We were tired and just beat into the chop for the ride home.
After seeing some dorado for a few weeks, we got some to play.
To me, the dorado were the highlight of the trip.
We caught far more than we kept, but still kept plenty.
Our full scoop lasted all day, but they were huge so we didn’t have a huge volume. We chummed a bit, but it wasn’t really needed. Both the yellowtail and the dorado at the big sardines and/or the mackerel. The yellows were so wide open, as a joke, I tossed a bait out that I had just caught a fish on. Pretty dead… then it got bit. That happened more than once. One bait was bit three times. I’m also sure I got one fish two times as it has the same round and red marking on the right side. All the fish looked like clones.
We even did some yo-yo iron and some surface jigs, both worked for those yellowtail.

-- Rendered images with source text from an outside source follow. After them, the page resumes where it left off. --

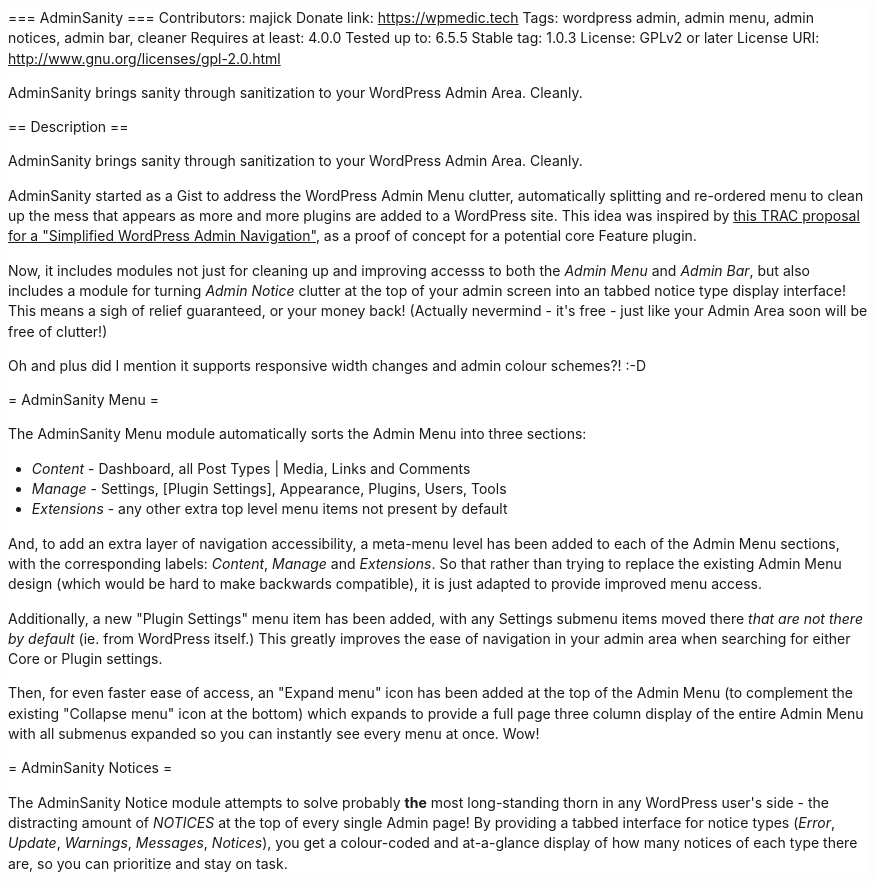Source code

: === AdminSanity ===
Contributors: majick
Donate link: https://wpmedic.tech
Tags: wordpress admin, admin menu, admin notices, admin bar, cleaner
Requires at least: 4.0.0
Tested up to: 6.5.5
Stable tag: 1.0.3
License: GPLv2 or later
License URI: http://www.gnu.org/licenses/gpl-2.0.html

AdminSanity brings sanity through sanitization to your WordPress Admin Area. Cleanly.

== Description ==

AdminSanity brings sanity through sanitization to your WordPress Admin Area. Cleanly.

AdminSanity started as a Gist to address the WordPress Admin Menu clutter, automatically splitting and re-ordered menu to clean up the mess that appears as more and more plugins are added to a WordPress site. This idea was inspired by [this TRAC proposal for a "Simplified WordPress Admin Navigation"](https://core.trac.wordpress.org/ticket/47012), as a proof of concept for a potential core Feature plugin.

Now, it includes modules not just for cleaning up and improving accesss to both the *Admin Menu* and *Admin Bar*, but also includes a module for turning *Admin Notice* clutter at the top of your admin screen into an tabbed notice type display interface! This means a sigh of relief guaranteed, or your money back! (Actually nevermind - it's free - just like your Admin Area soon will be free of clutter!)

Oh and plus did I mention it supports responsive width changes and admin colour schemes?! :-D

= AdminSanity Menu =

The AdminSanity Menu module automatically sorts the Admin Menu into three sections: 

- *Content* - Dashboard, all Post Types | Media, Links and Comments
- *Manage* - Settings, [Plugin Settings], Appearance, Plugins, Users, Tools
- *Extensions* - any other extra top level menu items not present by default

And, to add an extra layer of navigation accessibility, a meta-menu level has been added to each of the Admin Menu sections, with the corresponding labels: *Content*, *Manage* and *Extensions*. So that rather than trying to replace the existing Admin Menu design (which would be hard to make backwards compatible), it is just adapted to provide improved menu access.

Additionally, a new "Plugin Settings" menu item has been added, with any Settings submenu items moved there *that are not there by default* (ie. from WordPress itself.) This greatly improves the ease of navigation in your admin area when searching for either Core or Plugin settings.

Then, for even faster ease of access, an "Expand menu" icon has been added at the top of the Admin Menu (to complement the existing "Collapse menu" icon at the bottom) which expands to provide a full page three column display of the entire Admin Menu with all submenus expanded so you can instantly see every menu at once. Wow!

= AdminSanity Notices =

The AdminSanity Notice module attempts to solve probably **the** most long-standing thorn in any WordPress user's side - the distracting amount of *NOTICES* at the top of every single Admin page! By providing a tabbed interface for notice types (*Error*, *Update*, *Warnings*, *Messages*, *Notices*), you get a colour-coded and at-a-glance display of how many notices of each type there are, so you can prioritize and stay on task.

We did a bit of trolling, and the radio fish reports said there were jig stops. We trolled for nothing, but found the paddies while trolling.
The red dots on the picture below are where we found the fish.
NOAA Forecast from night before
.SUN...WIND S 10 KT...BECOMING W IN THE AFTERNOON. WIND WAVES 2 FT OR LESS. MIXED SWELL W 2 TO 4 FT AT 11 SECONDS AND S 1 FT AT 11 SECONDS. PATCHY DRIZZLE IN THE MORNING. .SUN NIGHT...WIND NW 10 KT WITH GUSTS TO 15 KT IN THE EVENING... BECOMING VARIABLE LESS THAN 10 KT. WIND WAVES 3 FT IN THE EVENING...BECOMING 2 FT OR LESS. MIXED SWELL W 3 TO 4 FT AT 10 SECONDS AND S 1 FT AT 11 SECONDS.
It was ugly in the morning and got better. There was a big wind chop on a decent swell that gave you the periodic steep wave. The wind chop meant trim down and power/bang through it. The wind did back down for a while, but filled in later in the afternoon. The pilothouse windows did their job all day.
Temperatures at the bait barge was about 67. At the Whistler Buoy it was down to 65. Crossing the Coronado Canyon we started to see it go up steadily unti labout 3 miles past the canyon where it was close to 70. We then spent most of the day in 70.3-70.2 water.
The current seemed to be still pushing up from the south, but it was hard to tell.
The sun was out right away. Great weather all trip except for the wind chop.